[Extract]
*** Block opens ***
There’s not much guile in a heart that’s always singing songs.
You caught me—that’s Gaidhlig (Scottish Gaelic), not Gaeilge (Irish Gaelic, often just "Irish"). No matter; the Scots are the Irish who found boats. (The Australians are the Irish who got caught.)
As part of my ongoing Guile-Reduction Project, I wanted to share a handful of songs connected somehow to Ireland. I’m posting early so you have a chance to get music like this over the weekend.
The Rambles of Spring
Tommy Makem and Liam Clancy, singing at Bunratty Castle in 1981. Especially good if you’re still recovering from late-winter snow.
My Own Dear Native Land
A favorite (as if the others aren’t) not just because I’m a fan of Cherish the Ladies, but also because the singer is Detroit-born Cathie Ryan.
Mo Ghile Mear
Assembling the list, I didn’t expect to find this bunch of all-stars singing an Irish classic about a Scottish icon-Bonnie Prince Charlie. (Lyrics and translation here.)
‘Sé mo laoch, mo Ghile Mear,
‘Sé mo Chaesar, Ghile Mear,
Suan ná séan ní bhfuaireas féin
Ó chuaigh i gcéin mo Ghile Mear.
He is my hero, my dashing darling
He is my Caesar, dashing darling
I’ve had no rest from forebodings
since he went away, my darling…
The Green Fields of Canada
Mary Dillon’s acapella version of the emigrant song.
The sheep run unsheared and the land’s run to rushes
The handyman’s gone, and the winder of creels
Away across the ocean go journeyman tailors
And fiddlers that flicked out the old mountain reels…
(You can hear a lengthier version sung by Heidi Talbot, and I encourage you to; the site has ads you can avoid by shutting your eyes.)
*** Block closes ***
[Items listed in a dataset]
*** Block opens ***
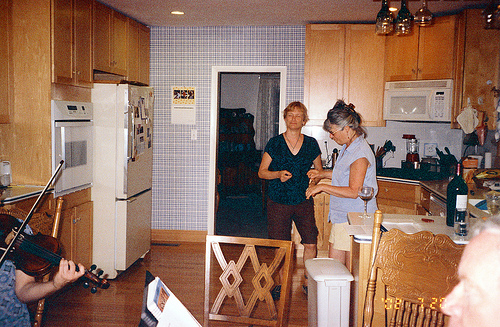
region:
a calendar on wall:
[169, 87, 196, 125]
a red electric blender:
[406, 138, 419, 162]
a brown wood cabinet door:
[303, 21, 343, 127]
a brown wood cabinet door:
[342, 22, 387, 127]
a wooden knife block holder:
[431, 143, 458, 173]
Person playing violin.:
[0, 153, 127, 325]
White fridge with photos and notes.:
[92, 83, 156, 275]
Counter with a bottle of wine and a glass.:
[352, 160, 488, 242]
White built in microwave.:
[378, 70, 460, 130]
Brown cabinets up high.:
[0, 0, 156, 90]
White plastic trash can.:
[307, 254, 354, 325]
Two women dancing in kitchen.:
[264, 98, 376, 270]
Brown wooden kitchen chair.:
[199, 232, 293, 324]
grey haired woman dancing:
[305, 100, 377, 257]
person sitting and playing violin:
[0, 160, 109, 325]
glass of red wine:
[360, 183, 374, 214]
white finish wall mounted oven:
[50, 98, 93, 193]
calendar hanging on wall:
[171, 85, 196, 125]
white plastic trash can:
[304, 259, 353, 325]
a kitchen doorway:
[208, 68, 287, 236]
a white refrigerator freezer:
[94, 82, 154, 279]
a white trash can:
[303, 253, 351, 325]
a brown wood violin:
[1, 209, 112, 294]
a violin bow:
[1, 157, 66, 265]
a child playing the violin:
[1, 157, 109, 326]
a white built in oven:
[51, 99, 93, 195]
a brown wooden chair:
[203, 233, 290, 325]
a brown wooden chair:
[357, 206, 463, 326]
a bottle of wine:
[445, 158, 466, 225]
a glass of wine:
[356, 184, 373, 216]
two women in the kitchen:
[254, 92, 376, 304]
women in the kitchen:
[251, 98, 381, 306]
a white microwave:
[379, 76, 455, 125]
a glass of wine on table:
[356, 181, 378, 220]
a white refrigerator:
[87, 75, 159, 283]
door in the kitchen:
[202, 59, 292, 245]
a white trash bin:
[300, 254, 355, 324]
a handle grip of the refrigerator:
[126, 102, 137, 164]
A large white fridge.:
[92, 77, 155, 278]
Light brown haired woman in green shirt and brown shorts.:
[257, 101, 322, 293]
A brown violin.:
[0, 210, 110, 292]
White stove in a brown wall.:
[50, 98, 92, 196]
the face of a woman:
[321, 129, 346, 151]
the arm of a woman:
[320, 161, 371, 213]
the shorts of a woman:
[322, 209, 366, 260]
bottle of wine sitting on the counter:
[448, 157, 469, 228]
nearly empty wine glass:
[359, 184, 374, 218]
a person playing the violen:
[0, 206, 110, 293]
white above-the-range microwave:
[384, 79, 448, 120]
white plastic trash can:
[311, 261, 351, 323]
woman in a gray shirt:
[324, 99, 379, 183]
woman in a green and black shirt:
[269, 105, 315, 180]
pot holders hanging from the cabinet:
[457, 104, 480, 132]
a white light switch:
[189, 127, 198, 141]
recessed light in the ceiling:
[171, 7, 188, 19]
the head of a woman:
[281, 98, 311, 140]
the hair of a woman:
[282, 101, 304, 116]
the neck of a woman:
[285, 121, 303, 141]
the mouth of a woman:
[290, 121, 298, 129]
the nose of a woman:
[281, 115, 305, 125]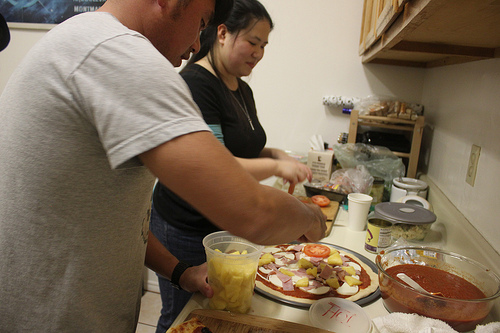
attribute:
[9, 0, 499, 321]
woman — standing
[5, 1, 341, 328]
man — standing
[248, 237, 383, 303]
pizza — uncooked, homemade, ucooked, round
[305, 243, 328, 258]
slice — tomato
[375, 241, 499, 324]
bowl — glass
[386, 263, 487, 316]
sauce — red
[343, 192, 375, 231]
cup — white, styrofoam, plastic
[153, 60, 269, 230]
top — black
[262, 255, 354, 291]
ham — sliced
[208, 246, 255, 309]
cheese — cut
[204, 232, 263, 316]
container — platic, plastic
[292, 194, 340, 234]
cutting board — wood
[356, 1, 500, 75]
cabinets — wooden, kitchen cabinets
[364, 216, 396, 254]
can — opened, aluminum, metal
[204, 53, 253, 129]
necklace — silver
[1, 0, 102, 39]
picture — hanging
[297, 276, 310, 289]
piece — food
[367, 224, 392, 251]
label — yellow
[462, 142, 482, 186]
switch plate — white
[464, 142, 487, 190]
outlet — electrical, electric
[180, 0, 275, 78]
hair — black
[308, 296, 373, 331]
lid — plastic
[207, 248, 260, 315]
food — yellow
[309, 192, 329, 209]
slice — tomato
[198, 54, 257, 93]
neck — woman's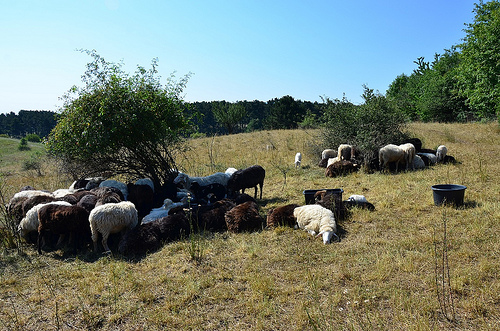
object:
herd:
[6, 138, 455, 261]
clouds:
[1, 0, 499, 115]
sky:
[0, 0, 497, 117]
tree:
[41, 50, 195, 183]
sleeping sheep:
[125, 191, 375, 262]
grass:
[1, 117, 497, 327]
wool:
[89, 201, 138, 240]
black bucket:
[431, 184, 467, 207]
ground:
[285, 162, 394, 251]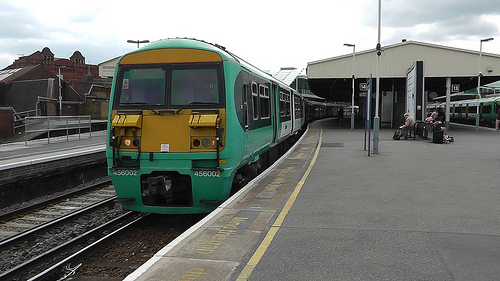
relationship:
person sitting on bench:
[391, 111, 417, 142] [406, 118, 438, 144]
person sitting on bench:
[426, 108, 453, 143] [406, 118, 438, 144]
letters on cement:
[167, 133, 316, 280] [134, 122, 500, 280]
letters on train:
[109, 164, 224, 181] [102, 29, 358, 226]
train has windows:
[102, 29, 358, 226] [116, 61, 226, 108]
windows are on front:
[116, 61, 226, 108] [100, 30, 245, 220]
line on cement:
[230, 122, 322, 279] [134, 122, 500, 280]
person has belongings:
[391, 111, 417, 142] [390, 128, 406, 143]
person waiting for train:
[391, 111, 417, 142] [102, 29, 358, 226]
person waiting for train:
[426, 108, 453, 143] [102, 29, 358, 226]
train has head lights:
[102, 29, 358, 226] [111, 132, 222, 154]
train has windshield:
[102, 29, 358, 226] [115, 64, 227, 111]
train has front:
[102, 29, 358, 226] [100, 30, 245, 220]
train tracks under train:
[3, 205, 153, 277] [102, 29, 358, 226]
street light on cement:
[337, 39, 361, 140] [134, 122, 500, 280]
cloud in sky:
[356, 2, 498, 44] [2, 0, 499, 72]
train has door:
[102, 29, 358, 226] [266, 80, 284, 147]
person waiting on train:
[391, 111, 417, 142] [102, 29, 358, 226]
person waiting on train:
[426, 108, 453, 143] [102, 29, 358, 226]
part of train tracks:
[34, 222, 106, 269] [3, 205, 153, 277]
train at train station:
[102, 29, 358, 226] [0, 31, 499, 279]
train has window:
[102, 29, 358, 226] [248, 78, 262, 125]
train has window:
[102, 29, 358, 226] [257, 80, 274, 126]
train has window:
[102, 29, 358, 226] [276, 90, 288, 121]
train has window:
[102, 29, 358, 226] [285, 91, 295, 121]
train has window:
[102, 29, 358, 226] [294, 93, 304, 121]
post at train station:
[395, 57, 430, 120] [0, 31, 499, 279]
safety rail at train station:
[20, 108, 97, 152] [0, 31, 499, 279]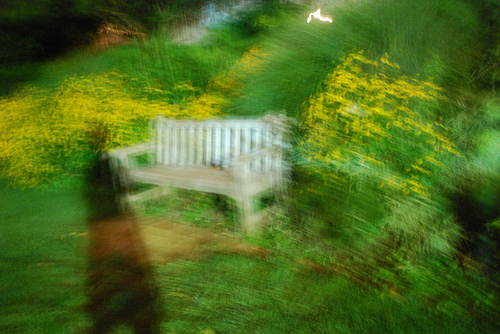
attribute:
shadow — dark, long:
[71, 119, 182, 332]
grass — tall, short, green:
[0, 0, 499, 334]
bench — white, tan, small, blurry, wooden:
[93, 101, 308, 240]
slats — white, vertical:
[161, 133, 244, 165]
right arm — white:
[227, 141, 279, 186]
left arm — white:
[105, 125, 155, 173]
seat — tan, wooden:
[141, 158, 247, 195]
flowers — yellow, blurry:
[7, 52, 441, 191]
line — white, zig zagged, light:
[296, 1, 353, 30]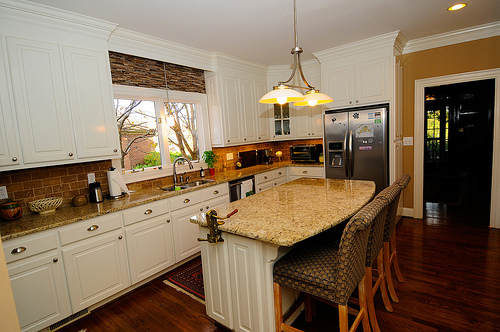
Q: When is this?
A: Daytime.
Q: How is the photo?
A: Clear.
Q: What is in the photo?
A: Dining set.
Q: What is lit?
A: Light.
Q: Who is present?
A: No one.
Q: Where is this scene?
A: In the kitchen.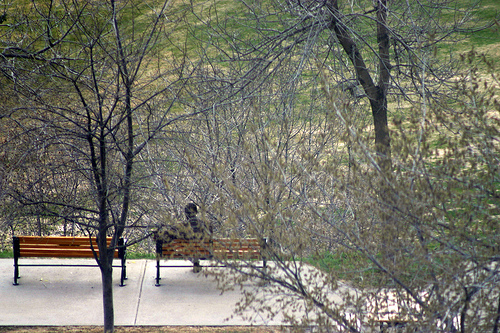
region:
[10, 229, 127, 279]
Tan and black left bench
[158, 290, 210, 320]
Small section of the white sidewalk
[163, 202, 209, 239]
Back view of man sitting down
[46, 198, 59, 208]
Small part of the tree branch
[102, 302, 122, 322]
Oak of the tree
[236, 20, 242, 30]
Small patch of the grass in the ground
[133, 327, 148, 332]
Small patch of dirt in the ground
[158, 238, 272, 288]
Right tan and black bench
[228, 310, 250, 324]
Dead leaves on the tree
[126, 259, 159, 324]
Huge line in the sidewalk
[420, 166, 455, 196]
branches of a tree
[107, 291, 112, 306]
stem of a tree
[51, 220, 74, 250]
back of a bench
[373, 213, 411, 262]
leaves of a tree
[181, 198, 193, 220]
back of a man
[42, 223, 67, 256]
edge of a bench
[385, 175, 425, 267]
stem of a tree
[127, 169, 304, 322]
a man sitting on a wooden bench.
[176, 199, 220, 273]
a man sitting down.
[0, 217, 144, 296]
a wooden bench.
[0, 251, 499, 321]
snow covered ground.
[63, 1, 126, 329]
a tree with not leaves.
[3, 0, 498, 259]
a steep plant covered hillside.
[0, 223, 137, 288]
an empty wooden bench.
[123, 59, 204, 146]
a section of tree branches.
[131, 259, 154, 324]
a crack in the ground.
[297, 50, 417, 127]
a section of a tree trunk.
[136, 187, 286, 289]
A wooden bench with a person on it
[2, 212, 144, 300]
A wooden bench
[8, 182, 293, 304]
Two wooden benches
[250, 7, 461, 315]
A tree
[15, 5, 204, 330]
A tree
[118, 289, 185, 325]
A section of sidewalk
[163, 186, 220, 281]
A man sitting on a bench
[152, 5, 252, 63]
A hillside with grass and some dry areas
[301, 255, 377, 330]
Cement steps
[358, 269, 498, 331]
A wooden bridge type walkway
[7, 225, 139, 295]
Bench on the walkway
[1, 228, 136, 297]
Bench is made of wood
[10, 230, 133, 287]
Wooden bench is brown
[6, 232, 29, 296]
Bench has metal leg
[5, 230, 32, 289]
Leg on bench is iron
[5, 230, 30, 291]
Iron leg on bench is black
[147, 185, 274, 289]
Man sitting on park bench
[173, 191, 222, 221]
Man wearing a black hat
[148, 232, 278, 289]
Park bench is brown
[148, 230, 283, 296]
Park bench is made of wood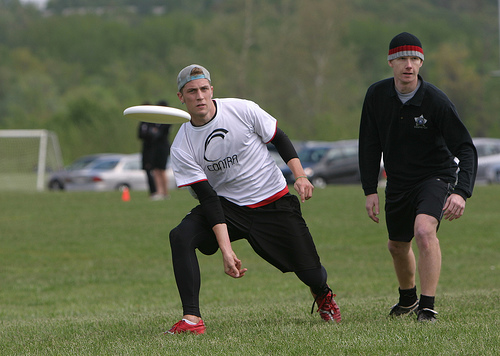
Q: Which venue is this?
A: This is a park.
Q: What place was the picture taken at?
A: It was taken at the park.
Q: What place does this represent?
A: It represents the park.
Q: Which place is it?
A: It is a park.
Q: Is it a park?
A: Yes, it is a park.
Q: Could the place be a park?
A: Yes, it is a park.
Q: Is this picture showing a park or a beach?
A: It is showing a park.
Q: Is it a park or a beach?
A: It is a park.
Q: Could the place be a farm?
A: No, it is a park.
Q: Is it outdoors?
A: Yes, it is outdoors.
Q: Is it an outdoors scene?
A: Yes, it is outdoors.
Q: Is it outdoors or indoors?
A: It is outdoors.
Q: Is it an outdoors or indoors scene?
A: It is outdoors.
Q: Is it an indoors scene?
A: No, it is outdoors.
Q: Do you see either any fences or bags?
A: No, there are no fences or bags.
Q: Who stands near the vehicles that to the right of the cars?
A: The people stand near the vehicles.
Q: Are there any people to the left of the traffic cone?
A: No, the people are to the right of the traffic cone.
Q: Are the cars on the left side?
A: Yes, the cars are on the left of the image.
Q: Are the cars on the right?
A: No, the cars are on the left of the image.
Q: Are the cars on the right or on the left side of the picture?
A: The cars are on the left of the image.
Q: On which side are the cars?
A: The cars are on the left of the image.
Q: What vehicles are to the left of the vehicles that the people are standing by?
A: The vehicles are cars.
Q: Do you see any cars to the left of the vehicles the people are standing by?
A: Yes, there are cars to the left of the vehicles.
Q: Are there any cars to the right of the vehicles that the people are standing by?
A: No, the cars are to the left of the vehicles.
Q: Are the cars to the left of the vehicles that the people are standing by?
A: Yes, the cars are to the left of the vehicles.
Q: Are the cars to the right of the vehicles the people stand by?
A: No, the cars are to the left of the vehicles.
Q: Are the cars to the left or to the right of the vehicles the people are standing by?
A: The cars are to the left of the vehicles.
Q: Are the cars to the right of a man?
A: No, the cars are to the left of a man.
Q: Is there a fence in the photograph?
A: No, there are no fences.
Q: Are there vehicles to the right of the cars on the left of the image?
A: Yes, there are vehicles to the right of the cars.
*** Block closes ***
[Exercise 1] Indicate whether each statement agrees with the post on Irish songs, answering yes or no and quoting the deciding words: (a) Tommy Makem and Liam Clancy sang at Bunratty Castle in 1981; (b) the singer on "My Own Dear Native Land" was born in Dublin; (c) Heidi Talbot sings a shorter version of "The Green Fields of Canada."
[Exercise 2] Rewrite the post on Irish songs between "You caught me—that’s" and "and translation here.)", inclusive, replacing "late-winter snow" with "early-spring rain".

[Exercise result 1]
(a) Yes: "Tommy Makem and Liam Clancy, singing at Bunratty Castle in 1981."
(b) No: "the singer is Detroit-born Cathie Ryan."
(c) No: "You can hear a lengthier version sung by Heidi Talbot"

[Exercise result 2]
You caught me—that’s Gaidhlig (Scottish Gaelic), not Gaeilge (Irish Gaelic, often just "Irish"). No matter; the Scots are the Irish who found boats. (The Australians are the Irish who got caught.)
As part of my ongoing Guile-Reduction Project, I wanted to share a handful of songs connected somehow to Ireland. I’m posting early so you have a chance to get music like this over the weekend.
The Rambles of Spring
Tommy Makem and Liam Clancy, singing at Bunratty Castle in 1981. Especially good if you’re still recovering from early-spring rain.
My Own Dear Native Land
A favorite (as if the others aren’t) not just because I’m a fan of Cherish the Ladies, but also because the singer is Detroit-born Cathie Ryan.
Mo Ghile Mear
Assembling the list, I didn’t expect to find this bunch of all-stars singing an Irish classic about a Scottish icon-Bonnie Prince Charlie. (Lyrics and translation here.)